▶ [TEXT FOR ANALYSIS]
BEGIN

Glossary Of Terms

Benefit-Cost Ratio (BCR- is an indicator, used in the formal discipline of cost-benefit analysis attempts to summarize the overall value for money of a project or proposal. A BCR is the ratio of the benefits of a project or proposal, expressed in monetary terms, relative to its costs, also expressed in monetary terms. All benefits and costs should be expressed in discounted present values

BOT Contractual Arrangements - refers to any of the following contractual arrangements or schemes, as well as other variations thereof, as may be approved by the President, by which infrastructure and/or development projects may be undertaken pursuant to the provisions of the Republic Act 7718 (The Philippine BOT Law) and its Implementing Rules and Regulations:

i.  Build-and-Transfer (BT) scheme - a contractual arrangement whereby the project proponent undertakes the financing and construction of a given infrastructure or development facility and after its completion turns it over to the implementing agency (IA) or local government unit (LGU) concerned, which shall pay the proponent on an agreed schedule its total investments expended on the project, plus a reasonable rate of return thereon

ii.  Build-Lease-and-Transfer (BLT) scheme - a contractual arrangement whereby the project proponent is authorized to finance and construct an infrastructure or development facility and upon its completion turns it over to the implementing agency (IA) or local government unit (LGU) concerned on a lease arrangement for a fixed period after which ownership of the facility is automatically transferred to the IA or LGU concerned

iii.  Build-Operate-and-Transfer (BOT) scheme - a contractual arrangement whereby the project proponent undertakes the construction, including financing, of a given infrastructure facility (previously undertaken by the government) and its operation and maintenance. The project proponent operates the facility over a fixed term during which it is allowed to charge users appropriate tolls, fees rentals and other charges not exceeding those proposed in its bids or as negotiated and incorporated in the contract to enable it to recover its investment, and operating and maintenance expenses. At the end of the fixed term, the proponent transfers the facility to the government agency concerned.

END

▶ [DATASET SECTION]
BEGIN

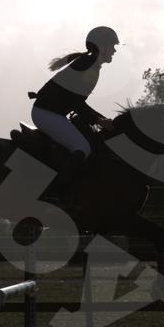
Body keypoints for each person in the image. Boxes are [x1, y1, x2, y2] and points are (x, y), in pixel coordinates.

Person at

END

▶ [WHAT YOU HAVE TO DO] In the glossary of terms, turn the paragraph that starts "iii. Build-Operate-and-Transfer (BOT) scheme" into a short bulleted list that keeps its main facts.

▶ [REPLY TO THE TASK]
- The project proponent constructs and finances an infrastructure facility previously undertaken by the government.
- The proponent also operates and maintains the facility.
- For a fixed term, the proponent may charge users tolls, fees, rentals and other charges to recover its investment and its operating and maintenance expenses.
- These charges may not exceed those proposed in its bid or those negotiated and incorporated in the contract.
- At the end of the fixed term, the proponent transfers the facility to the government agency concerned.